Ketiga,konsolidasi internal pemerintahan Jokowi terganggu karena dibayangi oleh upaya intervensi kekuatan politik tertentu yang  menjadi penyokong politik Jokowi. Wacana Jokowi sebagai pemimpin cum petugas partai dipandang sinis oleh masyarakat kelas menengah,kepemimpinan Jokowi dipersepsikan lemah, mudah  untuk dikendalikan serta tidak berwibawa.

Hambatan Oligarkhi politik        
          
Boleh  jadi, protes dan kritik yang disampaikan oleh publik tersebut relatif benar bahwa  kita  mengalami`kemunduran` selangkah dalam upaya pemberantasan anti korupsi. Selama enam bulan publik seolah-olah menyaksikan kepemimpinan Joko Widodo yang penuh dilematis.  Walaupun demikian, baik kiranya kita memahami secara jernih  adil  dan jujur dalam menilai   kenyataan yang dihadapi oleh administrasi pemerintahan Jokowi.
Sebagai figur politik baru  kekuasaan politik Jokowi tidak utuh, dia  harus berhadapan dengan klik oligarkhi politik  yang sudah asam garam mengenggam arena politik nasional selama 17 tahun.
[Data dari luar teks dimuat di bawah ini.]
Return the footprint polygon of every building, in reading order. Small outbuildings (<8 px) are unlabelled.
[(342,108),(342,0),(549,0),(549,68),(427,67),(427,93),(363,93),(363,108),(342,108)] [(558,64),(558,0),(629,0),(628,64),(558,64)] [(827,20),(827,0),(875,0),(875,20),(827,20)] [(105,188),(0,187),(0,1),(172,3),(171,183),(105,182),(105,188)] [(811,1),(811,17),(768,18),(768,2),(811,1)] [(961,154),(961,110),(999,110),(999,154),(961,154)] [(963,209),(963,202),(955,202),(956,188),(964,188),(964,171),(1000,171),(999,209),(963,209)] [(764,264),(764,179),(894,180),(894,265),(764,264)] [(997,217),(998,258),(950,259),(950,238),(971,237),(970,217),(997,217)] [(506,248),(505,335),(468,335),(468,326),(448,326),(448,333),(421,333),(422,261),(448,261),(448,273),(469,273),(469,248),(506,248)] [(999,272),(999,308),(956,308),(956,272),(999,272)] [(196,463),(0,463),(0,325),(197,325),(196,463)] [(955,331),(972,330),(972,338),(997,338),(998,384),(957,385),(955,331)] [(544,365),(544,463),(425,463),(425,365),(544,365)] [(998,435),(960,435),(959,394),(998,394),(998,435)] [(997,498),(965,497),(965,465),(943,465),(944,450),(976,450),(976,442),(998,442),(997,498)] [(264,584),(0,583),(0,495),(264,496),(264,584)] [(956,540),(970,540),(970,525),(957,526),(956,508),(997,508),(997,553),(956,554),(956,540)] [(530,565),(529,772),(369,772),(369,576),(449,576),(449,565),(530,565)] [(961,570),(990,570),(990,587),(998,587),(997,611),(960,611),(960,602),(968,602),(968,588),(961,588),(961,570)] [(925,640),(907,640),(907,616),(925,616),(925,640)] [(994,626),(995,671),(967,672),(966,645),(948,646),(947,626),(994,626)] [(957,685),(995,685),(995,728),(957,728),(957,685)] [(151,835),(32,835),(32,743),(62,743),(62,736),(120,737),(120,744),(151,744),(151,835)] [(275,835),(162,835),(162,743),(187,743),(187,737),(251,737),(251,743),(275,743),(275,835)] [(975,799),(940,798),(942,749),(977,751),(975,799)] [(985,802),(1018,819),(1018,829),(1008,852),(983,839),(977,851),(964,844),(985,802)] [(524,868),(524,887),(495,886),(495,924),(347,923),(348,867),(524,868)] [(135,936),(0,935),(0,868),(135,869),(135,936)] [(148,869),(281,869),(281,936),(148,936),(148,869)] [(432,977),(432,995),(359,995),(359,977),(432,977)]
Maka, konsolidasi internal pemerintahan jokowi yang lambat dapat kita pahami sebagai  proses pertarungan dengan  oligarkhi politik, tentu saja tidak mudah bagi Jokowi melakukan konsolidasi  pemerintahan tanpa gangguan kepentingan oligarkhi politik.
Konsekuensi lain atas peran oligarkhi politik dalam  proses politik khas Indonesia yang kuat, menjadikan Jokowi dengan kekuatan dan jaringan politik terbatas,menuai hambatan untuk  mewujudkan  reformasi secara cepat dan massif. Serial krisis KPK yang hadir sejak dua tahun yang lalu menunjukan betapa rapuhnya agenda anti korupsi  terhadap intervensi kaum oligarch, kemajuan-kemajuan penegakan anti korupsi masih bersifat artifisial, belum menyentuh akar masalah utama. Berdasarkan pengalaman tersebut, agenda anti korupsi tidak dapat dilaksanakan melalui cara cara instan, ada proses yang harus dilalui,butuh komitmen dukungan jaringan politik yang kuat. Maka keputusan untuk “mundur selangkah” agar melompat ke depan adalah jalan yang arif,realistis untuk dilaksanakan.

Pemimpin yang bekerja

Dalam sisi lain kita harus jujur akan kebijakan-kebijakan Jokowi yang cemerlang,  rencana proyek-proyek infrastruktur berupa pembangunan jalan,pelabuhan maupun jalur  kereta memberikan sebuah harapan baru, penyediaan lapangan kerja serta prospek jangka panjang gerak-roda ekonomi riil yang baik. Pembangunan infrastruktur juga sebuah pembuktian  nyata bahwa  anggaran tahunan negara kita tidak hanya sekedar dihabiskan dalam alokasi konsumsi serta “subsidi” semata, tetapi dalam bentuk konkrit, sesuatu yang dapat kita  wariskan pada generasi anak cucu kita.
Pelaksanaan tol laut yang mulai beroperasi adalah bukti kesungguhannya untuk membenahi jalur distribusi barang dan jasa  dan interkoneksitas pulau-pulau di Nusantara, sesuatu yang selalu menjadi masalah klasik bagi percepatan pembangunan di Indonesia.  Pembangunan kawasan Indonesia timur bukan lagi janji-janji surgawi yang didengungkan  untuk menutupi ketimpangan sosial,beragam komitmen investasi dari pembangunan pabrik semen hingga pengembangan kawasan wisata terpadu siap untuk direalisasikan. 
Komitmen untuk menciptakan pembangunan dari wilayah pinggiran diwujudkan dalam pembangunan desa yang mendapatkan perhatian secara serius, rambu rambu regulasi untuk pembangunan desa mandiri telah disusun,  penguatan lembaga Badan Usaha Milik Desa memberikan harapan  baru  sebagai penggerak ekonomi desa yang mandiri.
Harus diakui, Jokowi adalah satu-satunya presiden dalam era reformasi  yang  secara tegas merealisasikan pembubaran PETRAL sebagai bukti komitmennya dalam upaya mewujudkan tata kelola migas yang baru dan transparan. Pembubaran PETRAL yang disertai dengan aktivasi integrated supply chained disinyalir dapat menghemat  dana hingga 250 Milyar per hari.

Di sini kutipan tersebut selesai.